A bala de fuzil que matou o adolescente Mateus Queiroz, de 13 anos, na tarde da última segunda-feira, em frente ao Centro Médico Municipal de Duque de Caxias, pode ter saído de alguma arma usada na favela da Mangueirinha, na Baixada Fluminense.

A hipótese foi levantada pela polícia nesta quarta-feira, após uma perícia realizada por técnicos do Instituto de Criminalística Carlos Éboli (ICCE) no posto médico. De acordo com os peritos, a Mangueirinha fica a dois quilômetros de distância do centro hospitalar e a bala que atingiu Mateus pode percorrer até quatro quilômetros antes de perder a potência.

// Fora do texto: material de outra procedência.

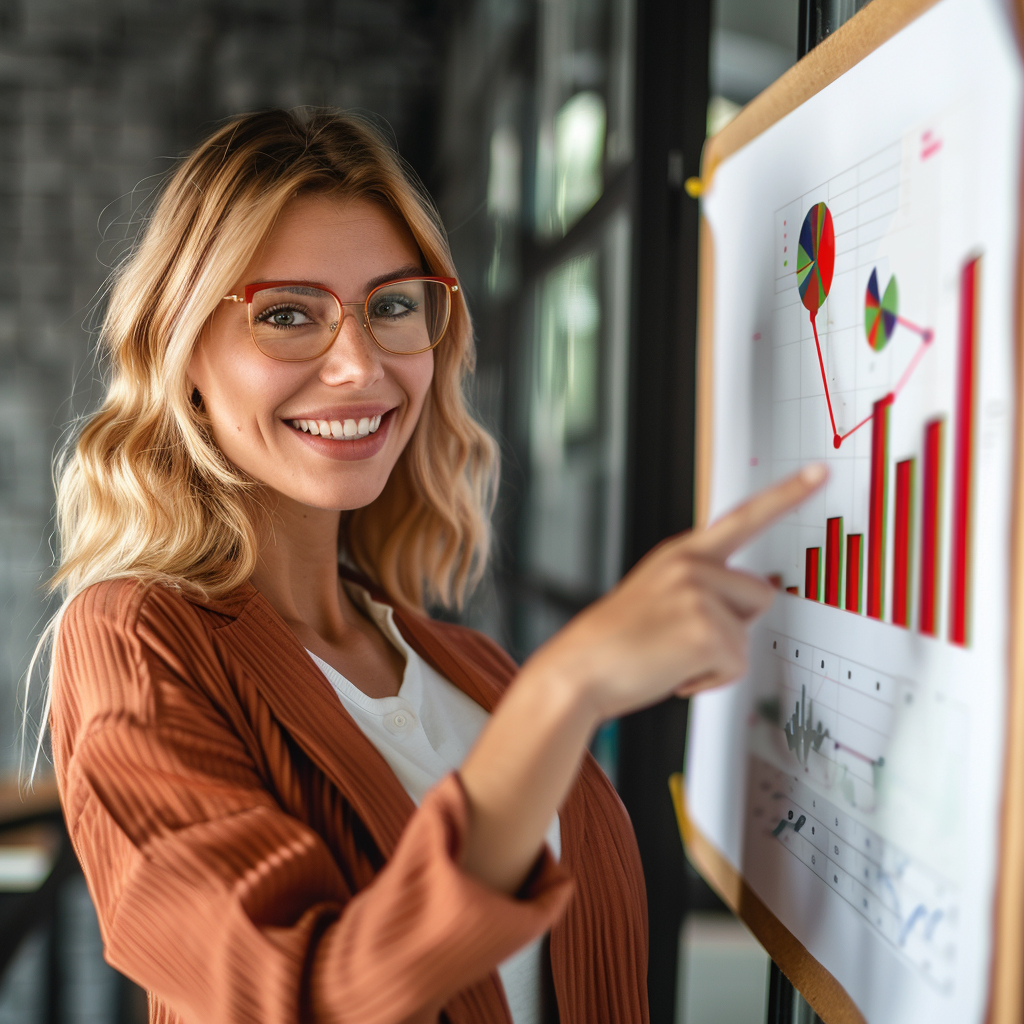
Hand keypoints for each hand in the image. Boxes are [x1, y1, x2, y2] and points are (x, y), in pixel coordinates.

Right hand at [521, 463, 828, 722]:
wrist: (579, 668)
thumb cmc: (615, 640)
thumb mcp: (657, 593)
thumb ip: (701, 585)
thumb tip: (747, 599)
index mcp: (682, 553)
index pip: (744, 517)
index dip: (787, 494)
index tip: (819, 472)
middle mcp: (692, 564)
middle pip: (762, 595)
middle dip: (736, 624)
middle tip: (686, 638)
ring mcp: (698, 593)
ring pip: (748, 634)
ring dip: (719, 657)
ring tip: (673, 654)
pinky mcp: (705, 629)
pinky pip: (735, 665)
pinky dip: (709, 680)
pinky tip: (674, 672)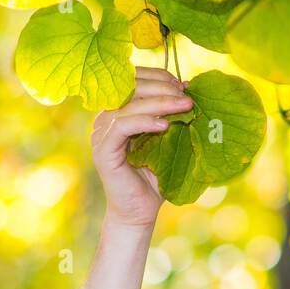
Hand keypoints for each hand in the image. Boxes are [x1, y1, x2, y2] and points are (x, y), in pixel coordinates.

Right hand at [91, 66, 193, 227]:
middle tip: (186, 95)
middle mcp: (105, 118)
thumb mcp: (167, 139)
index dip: (159, 76)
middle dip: (162, 87)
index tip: (183, 84)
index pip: (133, 80)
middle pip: (131, 87)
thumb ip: (172, 114)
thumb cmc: (155, 177)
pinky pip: (122, 126)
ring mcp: (101, 134)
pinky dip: (145, 121)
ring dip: (159, 102)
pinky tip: (165, 125)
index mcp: (119, 111)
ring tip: (184, 106)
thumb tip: (188, 86)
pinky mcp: (103, 151)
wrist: (141, 211)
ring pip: (128, 105)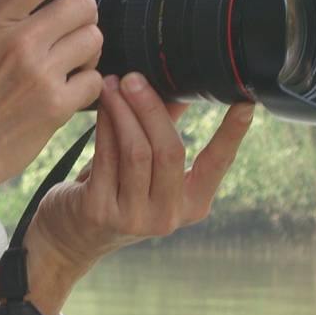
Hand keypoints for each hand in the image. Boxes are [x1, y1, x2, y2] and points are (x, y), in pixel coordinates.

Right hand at [0, 0, 103, 198]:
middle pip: (82, 3)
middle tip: (72, 23)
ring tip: (72, 57)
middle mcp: (19, 41)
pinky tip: (72, 87)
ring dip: (87, 46)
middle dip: (81, 10)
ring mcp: (41, 74)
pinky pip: (95, 80)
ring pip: (94, 39)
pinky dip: (89, 83)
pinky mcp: (57, 107)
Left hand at [21, 74, 255, 314]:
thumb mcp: (147, 167)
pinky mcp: (100, 211)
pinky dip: (106, 124)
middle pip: (170, 151)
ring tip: (114, 84)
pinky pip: (106, 156)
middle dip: (151, 108)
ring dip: (124, 111)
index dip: (232, 134)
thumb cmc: (115, 191)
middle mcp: (168, 216)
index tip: (245, 102)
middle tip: (135, 77)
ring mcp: (134, 218)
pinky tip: (103, 103)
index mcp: (191, 204)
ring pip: (136, 152)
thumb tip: (182, 84)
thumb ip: (164, 129)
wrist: (71, 237)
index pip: (218, 164)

Na tarde de segunda-feira, dia em que Mateus foi ferido, policiais militares do batalhão de Duque de Caxias (15°BPM) tentaram realizar uma operação da Mangueirinha. Enquanto se deslocavam pela entrada principal da comunidade, supostos traficantes teriam atirado contra os agentes.

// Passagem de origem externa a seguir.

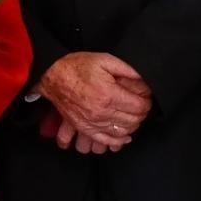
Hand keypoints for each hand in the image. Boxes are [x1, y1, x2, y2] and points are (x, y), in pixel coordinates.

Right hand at [37, 53, 151, 148]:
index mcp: (109, 94)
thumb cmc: (77, 67)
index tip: (146, 97)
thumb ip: (127, 69)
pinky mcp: (85, 128)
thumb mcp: (104, 60)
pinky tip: (125, 136)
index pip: (139, 106)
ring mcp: (92, 123)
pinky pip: (106, 140)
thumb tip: (143, 79)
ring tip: (133, 115)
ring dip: (132, 125)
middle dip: (142, 113)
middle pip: (133, 120)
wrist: (53, 76)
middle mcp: (102, 112)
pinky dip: (118, 140)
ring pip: (123, 131)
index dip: (147, 101)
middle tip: (141, 105)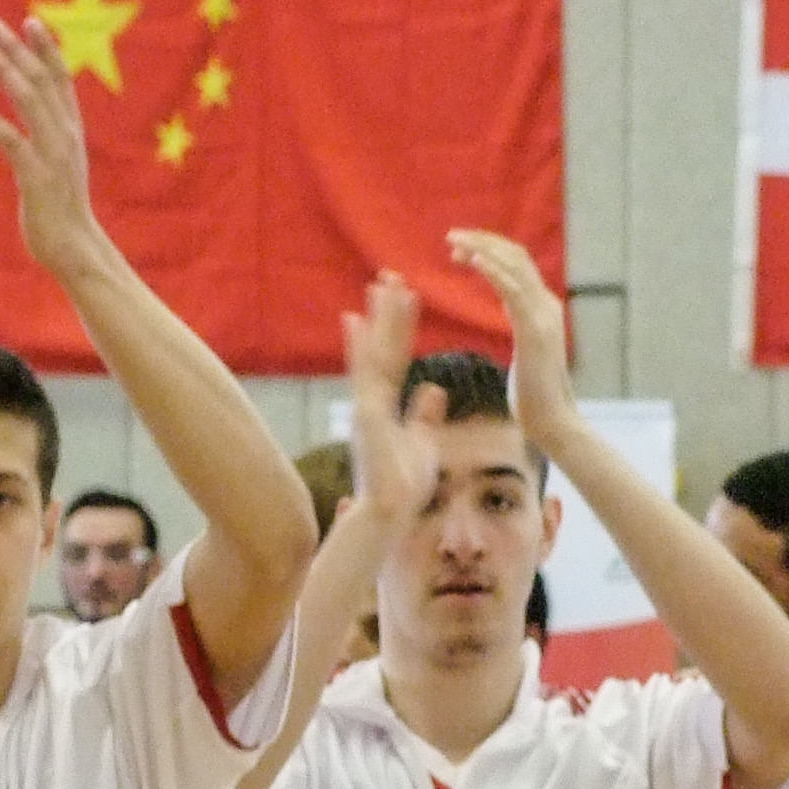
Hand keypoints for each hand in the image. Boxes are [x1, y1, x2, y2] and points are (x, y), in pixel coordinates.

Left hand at [0, 20, 106, 277]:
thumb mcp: (62, 163)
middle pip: (42, 81)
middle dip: (19, 50)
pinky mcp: (37, 177)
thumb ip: (52, 135)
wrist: (76, 250)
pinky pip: (12, 141)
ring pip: (29, 102)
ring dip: (5, 71)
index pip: (61, 80)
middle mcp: (65, 136)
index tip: (30, 21)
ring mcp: (53, 155)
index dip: (47, 49)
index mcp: (71, 131)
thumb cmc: (63, 210)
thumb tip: (41, 114)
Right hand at [340, 272, 435, 521]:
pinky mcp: (365, 415)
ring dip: (378, 319)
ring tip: (383, 284)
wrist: (390, 512)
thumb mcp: (423, 443)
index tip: (408, 298)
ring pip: (374, 354)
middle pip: (384, 349)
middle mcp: (373, 401)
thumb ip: (425, 415)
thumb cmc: (405, 486)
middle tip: (392, 276)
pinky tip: (355, 319)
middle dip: (389, 313)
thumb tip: (434, 391)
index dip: (402, 329)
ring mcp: (366, 406)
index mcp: (388, 407)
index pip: (397, 359)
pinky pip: (363, 376)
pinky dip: (359, 348)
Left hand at [443, 229, 579, 455]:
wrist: (554, 424)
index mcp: (543, 310)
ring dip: (482, 248)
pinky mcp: (534, 330)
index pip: (518, 265)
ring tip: (453, 241)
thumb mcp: (527, 354)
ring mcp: (543, 316)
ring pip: (514, 265)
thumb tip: (514, 319)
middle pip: (516, 256)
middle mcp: (547, 305)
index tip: (460, 249)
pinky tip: (471, 260)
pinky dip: (492, 270)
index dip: (489, 251)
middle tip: (451, 235)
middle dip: (483, 241)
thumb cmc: (535, 400)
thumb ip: (522, 329)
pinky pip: (512, 289)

Segundo o tenente-coronel Sérgio Mendes, comandante da operação, os policiais não revidaram "pois os tiros estavam sendo disparados do alto do morro e, em caso de revide, a possibilidade de acertar um inocente seria grande". Na ação, um tenente ficou ferido e corre o risco de perder a visão do olho direito.

Na tarde de ontem, o iG entrou em contato com policiais da delegacia de Duque de Caxias (59°DP), unidade que investiga a morte de Mateus, para saber se era possível o disparo ter saído de alguma arma da comunidade.

Os agentes descartaram a hipótese afirmando que "a operação da PM havia ocorrido duas horas antes do disparo ter atingido Mateus e que a geografia não possibilitava a trajetória". Os policiais acreditavam que o tiro tivesse sido disparado da comunidade do Lixão, que fica em frente ao posto médico.

Com a realização da perícia, os investigadores voltaram atrás. "Não sabíamos das características desse projétil. Agora vamos trabalhar com todas as hipóteses", disse o inspetor João Santos, chefe de investigações da delegacia.

Na tarde desta quarta-feira, policiais militares do batalhão de Duque de Caxias voltaram à Mangueirinha. Na operação, foram mortas cinco pessoas – acusadas pelos PMs de envolvimento com o tráfico de drogas –, além de um policial militar.